The results were very encouraging - during the test run we achieved returning user percentages of ~33% and consistently achieved USAT scores ≥ 80%. The insights we gained on things like user prompting, AI evaluation, technical integration were invaluable to understand the value and potential of the Methods Muse solution. For example, we expanded our product development to now cover agentic workflows (e.g., building out MCP servers). We also realized that integrating the Methods Muse capabilities on various platforms would be a tremendous value add. The first (of hopefully many) examples of this integration is with the protocols.io platform.

Despite the fast changing nature of AI-systems, researcher behaviors, and the competitive/collaborative spaces, we can be confident in our ability to quickly build (and utilize) AI-based solutions that are delivering real outcomes instead of riding hype cycles.

(Rapidly!) Supporting COVID-19 Detection with Digital Solutions

Problem: In 2020, the COVID-19 pandemic upended life on earth. Leading a life science product team meant aligning with company-wide efforts to support the global pandemic response. The Springer Nature Experiments platform had content on coronaviruses, then an obscure topic. However, we needed ways to better source and display this now critical data. Another challenge was organizational: operating with a Scaled Agile Framework (SAFe) meant collaboration between Product, Design, and Engineering didn’t allow for sudden changes to the delivery plan.

Solution: Consulting with my counterparts in UX and Engineering, I suggested something radical: blow up the delivery plan and also let the product managers, designers, and developers work directly together to tackle the problem, completely abandoning the SAFe framework. There was fast, unanimous agreement and the team quickly began working on a solution.

Considering the stage of the pandemic (Feb/March 2020), we focused on surfacing and displaying protocols related to coronavirus detection. We quickly developed a data tagging method (first manual, later automated) to surface content on coronavirus detection.

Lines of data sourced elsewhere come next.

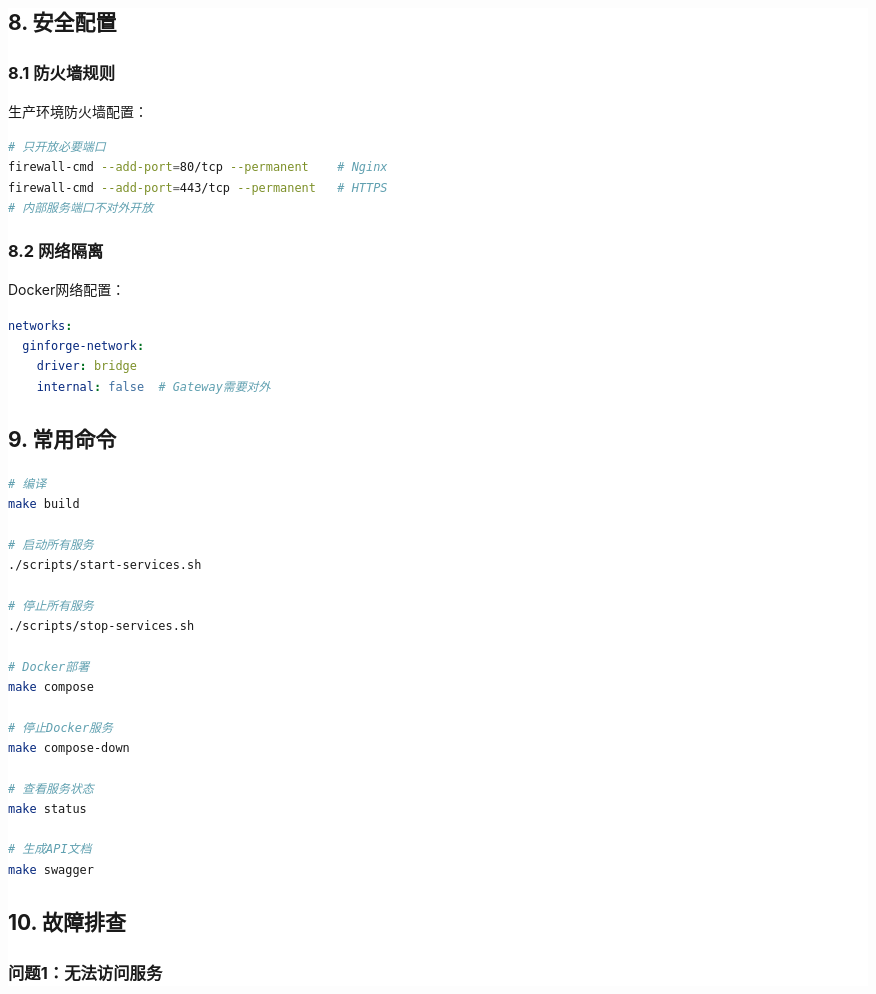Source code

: ## 8. 安全配置

### 8.1 防火墙规则

生产环境防火墙配置：

```bash
# 只开放必要端口
firewall-cmd --add-port=80/tcp --permanent    # Nginx
firewall-cmd --add-port=443/tcp --permanent   # HTTPS
# 内部服务端口不对外开放
```

### 8.2 网络隔离

Docker网络配置：
```yaml
networks:
  ginforge-network:
    driver: bridge
    internal: false  # Gateway需要对外
```

## 9. 常用命令

```bash
# 编译
make build

# 启动所有服务
./scripts/start-services.sh

# 停止所有服务
./scripts/stop-services.sh

# Docker部署
make compose

# 停止Docker服务
make compose-down

# 查看服务状态
make status

# 生成API文档
make swagger
```

## 10. 故障排查

### 问题1：无法访问服务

Identifying the content, however, was only the first step. The next step focused on how to display this data. After some quick experimentation internally and using the data and insights we previously had, we put the solution live.

Impact: Searches for coronavirus and COVID-19 exploded from near non-existent to massive: ‘coronavirus’ and related searches went from <0.3% of searches in 2019 to 67% of searches in April 2020. The COVID-19 detection portal we created drew significant traffic (new and returning visits/ visitors). At its peak (June 2020), the COVID detection portal accounted for 31% of traffic on Springer Nature Experiments. As the pandemic phase shifted to treatment and vaccine development, traffic and usage of the portal gradually declined and stabilized.

For our team, the solution building process was new - and we loved it. Not only did we ship the first version of the COVID detection features in 10 days (from the first, frantic ideation meeting to live), we also realized a completely new way of working. Details on how we developed the solution in such a short time frame are detailed in this Mind the Product article, the first time that a Springer Nature product was ever featured on Mind The Product. 
Changing how we worked, which vastly improved our speed and collaboration, eventually led to a transformation in how we worked.